Give back the listing that follows, line for line and without any change.
(Beginning of SUPPLIED MATERIAL)
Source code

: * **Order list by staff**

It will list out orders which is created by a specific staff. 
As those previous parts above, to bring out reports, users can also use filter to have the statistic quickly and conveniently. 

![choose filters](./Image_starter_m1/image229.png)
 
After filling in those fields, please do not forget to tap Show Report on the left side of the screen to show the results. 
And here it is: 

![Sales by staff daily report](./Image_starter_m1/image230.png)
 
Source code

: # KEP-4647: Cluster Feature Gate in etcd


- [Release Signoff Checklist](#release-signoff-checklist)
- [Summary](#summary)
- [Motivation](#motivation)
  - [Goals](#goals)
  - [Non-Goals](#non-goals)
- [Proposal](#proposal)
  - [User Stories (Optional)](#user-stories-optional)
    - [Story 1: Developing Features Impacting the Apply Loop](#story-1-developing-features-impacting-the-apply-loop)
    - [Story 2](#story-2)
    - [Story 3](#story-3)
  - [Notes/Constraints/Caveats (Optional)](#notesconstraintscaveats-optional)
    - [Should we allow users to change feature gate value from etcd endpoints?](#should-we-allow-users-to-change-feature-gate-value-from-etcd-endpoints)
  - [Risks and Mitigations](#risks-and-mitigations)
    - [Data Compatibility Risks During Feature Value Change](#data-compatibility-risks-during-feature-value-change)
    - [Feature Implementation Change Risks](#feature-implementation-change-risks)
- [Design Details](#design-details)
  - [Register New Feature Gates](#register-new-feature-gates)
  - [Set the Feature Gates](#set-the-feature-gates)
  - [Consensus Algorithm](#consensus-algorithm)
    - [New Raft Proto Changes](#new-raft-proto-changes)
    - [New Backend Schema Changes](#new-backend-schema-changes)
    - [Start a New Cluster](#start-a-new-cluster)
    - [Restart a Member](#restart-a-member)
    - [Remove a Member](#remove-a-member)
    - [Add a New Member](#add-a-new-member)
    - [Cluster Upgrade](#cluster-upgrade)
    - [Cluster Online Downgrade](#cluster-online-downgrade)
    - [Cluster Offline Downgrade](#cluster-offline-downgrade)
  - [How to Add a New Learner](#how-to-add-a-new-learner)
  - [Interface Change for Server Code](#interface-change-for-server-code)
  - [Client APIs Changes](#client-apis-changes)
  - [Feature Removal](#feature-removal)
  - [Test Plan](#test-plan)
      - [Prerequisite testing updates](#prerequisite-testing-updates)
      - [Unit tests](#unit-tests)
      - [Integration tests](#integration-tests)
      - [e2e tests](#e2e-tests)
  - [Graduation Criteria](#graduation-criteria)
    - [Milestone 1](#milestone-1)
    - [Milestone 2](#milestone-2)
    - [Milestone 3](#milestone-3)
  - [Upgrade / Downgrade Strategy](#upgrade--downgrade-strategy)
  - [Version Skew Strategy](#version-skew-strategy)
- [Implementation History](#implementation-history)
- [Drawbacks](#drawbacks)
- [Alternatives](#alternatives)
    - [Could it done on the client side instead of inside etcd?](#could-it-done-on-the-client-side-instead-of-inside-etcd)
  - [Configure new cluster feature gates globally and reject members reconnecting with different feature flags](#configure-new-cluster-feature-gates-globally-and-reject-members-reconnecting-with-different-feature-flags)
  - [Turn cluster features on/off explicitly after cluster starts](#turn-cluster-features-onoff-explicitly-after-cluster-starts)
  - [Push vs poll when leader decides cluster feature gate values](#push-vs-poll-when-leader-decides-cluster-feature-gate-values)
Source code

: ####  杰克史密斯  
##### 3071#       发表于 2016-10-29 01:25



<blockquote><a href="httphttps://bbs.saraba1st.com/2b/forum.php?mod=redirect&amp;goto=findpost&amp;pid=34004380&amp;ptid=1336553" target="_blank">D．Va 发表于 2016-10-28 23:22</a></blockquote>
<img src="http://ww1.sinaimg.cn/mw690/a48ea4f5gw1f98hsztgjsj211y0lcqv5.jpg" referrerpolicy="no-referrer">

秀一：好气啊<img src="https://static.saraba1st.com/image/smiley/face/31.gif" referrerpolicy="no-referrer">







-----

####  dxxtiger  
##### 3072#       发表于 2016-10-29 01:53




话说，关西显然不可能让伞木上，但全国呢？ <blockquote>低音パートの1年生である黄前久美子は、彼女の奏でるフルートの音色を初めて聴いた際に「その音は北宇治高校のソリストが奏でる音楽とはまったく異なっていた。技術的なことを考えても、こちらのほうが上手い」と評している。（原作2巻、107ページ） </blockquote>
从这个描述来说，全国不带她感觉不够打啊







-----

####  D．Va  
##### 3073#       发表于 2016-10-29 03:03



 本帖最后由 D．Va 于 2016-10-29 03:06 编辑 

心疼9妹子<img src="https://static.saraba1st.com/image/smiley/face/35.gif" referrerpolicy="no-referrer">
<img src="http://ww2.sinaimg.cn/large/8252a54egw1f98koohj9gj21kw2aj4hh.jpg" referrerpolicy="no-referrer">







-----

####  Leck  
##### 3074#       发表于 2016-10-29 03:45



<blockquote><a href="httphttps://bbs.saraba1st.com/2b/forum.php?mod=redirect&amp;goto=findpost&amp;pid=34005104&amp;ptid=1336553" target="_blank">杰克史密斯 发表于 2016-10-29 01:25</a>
(End of SUPPLIED MATERIAL)
TASK ANSWER:
Source code

: * **Order list by staff**

It will list out orders which is created by a specific staff. 
As those previous parts above, to bring out reports, users can also use filter to have the statistic quickly and conveniently. 

![choose filters](./Image_starter_m1/image229.png)
 
After filling in those fields, please do not forget to tap Show Report on the left side of the screen to show the results. 
And here it is: 

![Sales by staff daily report](./Image_starter_m1/image230.png)
 
Source code

: # KEP-4647: Cluster Feature Gate in etcd


- [Release Signoff Checklist](#release-signoff-checklist)
- [Summary](#summary)
- [Motivation](#motivation)
  - [Goals](#goals)
  - [Non-Goals](#non-goals)
- [Proposal](#proposal)
  - [User Stories (Optional)](#user-stories-optional)
    - [Story 1: Developing Features Impacting the Apply Loop](#story-1-developing-features-impacting-the-apply-loop)
    - [Story 2](#story-2)
    - [Story 3](#story-3)
  - [Notes/Constraints/Caveats (Optional)](#notesconstraintscaveats-optional)
    - [Should we allow users to change feature gate value from etcd endpoints?](#should-we-allow-users-to-change-feature-gate-value-from-etcd-endpoints)
  - [Risks and Mitigations](#risks-and-mitigations)
    - [Data Compatibility Risks During Feature Value Change](#data-compatibility-risks-during-feature-value-change)
    - [Feature Implementation Change Risks](#feature-implementation-change-risks)
- [Design Details](#design-details)
  - [Register New Feature Gates](#register-new-feature-gates)
  - [Set the Feature Gates](#set-the-feature-gates)
  - [Consensus Algorithm](#consensus-algorithm)
    - [New Raft Proto Changes](#new-raft-proto-changes)
    - [New Backend Schema Changes](#new-backend-schema-changes)
    - [Start a New Cluster](#start-a-new-cluster)
    - [Restart a Member](#restart-a-member)
    - [Remove a Member](#remove-a-member)
    - [Add a New Member](#add-a-new-member)
    - [Cluster Upgrade](#cluster-upgrade)
    - [Cluster Online Downgrade](#cluster-online-downgrade)
    - [Cluster Offline Downgrade](#cluster-offline-downgrade)
  - [How to Add a New Learner](#how-to-add-a-new-learner)
  - [Interface Change for Server Code](#interface-change-for-server-code)
  - [Client APIs Changes](#client-apis-changes)
  - [Feature Removal](#feature-removal)
  - [Test Plan](#test-plan)
      - [Prerequisite testing updates](#prerequisite-testing-updates)
      - [Unit tests](#unit-tests)
      - [Integration tests](#integration-tests)
      - [e2e tests](#e2e-tests)
  - [Graduation Criteria](#graduation-criteria)
    - [Milestone 1](#milestone-1)
    - [Milestone 2](#milestone-2)
    - [Milestone 3](#milestone-3)
  - [Upgrade / Downgrade Strategy](#upgrade--downgrade-strategy)
  - [Version Skew Strategy](#version-skew-strategy)
- [Implementation History](#implementation-history)
- [Drawbacks](#drawbacks)
- [Alternatives](#alternatives)
    - [Could it done on the client side instead of inside etcd?](#could-it-done-on-the-client-side-instead-of-inside-etcd)
  - [Configure new cluster feature gates globally and reject members reconnecting with different feature flags](#configure-new-cluster-feature-gates-globally-and-reject-members-reconnecting-with-different-feature-flags)
  - [Turn cluster features on/off explicitly after cluster starts](#turn-cluster-features-onoff-explicitly-after-cluster-starts)
  - [Push vs poll when leader decides cluster feature gate values](#push-vs-poll-when-leader-decides-cluster-feature-gate-values)
Source code

: ####  杰克史密斯  
##### 3071#       发表于 2016-10-29 01:25



<blockquote><a href="httphttps://bbs.saraba1st.com/2b/forum.php?mod=redirect&amp;goto=findpost&amp;pid=34004380&amp;ptid=1336553" target="_blank">D．Va 发表于 2016-10-28 23:22</a></blockquote>
<img src="http://ww1.sinaimg.cn/mw690/a48ea4f5gw1f98hsztgjsj211y0lcqv5.jpg" referrerpolicy="no-referrer">

秀一：好气啊<img src="https://static.saraba1st.com/image/smiley/face/31.gif" referrerpolicy="no-referrer">







-----

####  dxxtiger  
##### 3072#       发表于 2016-10-29 01:53




话说，关西显然不可能让伞木上，但全国呢？ <blockquote>低音パートの1年生である黄前久美子は、彼女の奏でるフルートの音色を初めて聴いた際に「その音は北宇治高校のソリストが奏でる音楽とはまったく異なっていた。技術的なことを考えても、こちらのほうが上手い」と評している。（原作2巻、107ページ） </blockquote>
从这个描述来说，全国不带她感觉不够打啊







-----

####  D．Va  
##### 3073#       发表于 2016-10-29 03:03



 本帖最后由 D．Va 于 2016-10-29 03:06 编辑 

心疼9妹子<img src="https://static.saraba1st.com/image/smiley/face/35.gif" referrerpolicy="no-referrer">
<img src="http://ww2.sinaimg.cn/large/8252a54egw1f98koohj9gj21kw2aj4hh.jpg" referrerpolicy="no-referrer">







-----

####  Leck  
##### 3074#       发表于 2016-10-29 03:45



<blockquote><a href="httphttps://bbs.saraba1st.com/2b/forum.php?mod=redirect&amp;goto=findpost&amp;pid=34005104&amp;ptid=1336553" target="_blank">杰克史密斯 发表于 2016-10-29 01:25</a>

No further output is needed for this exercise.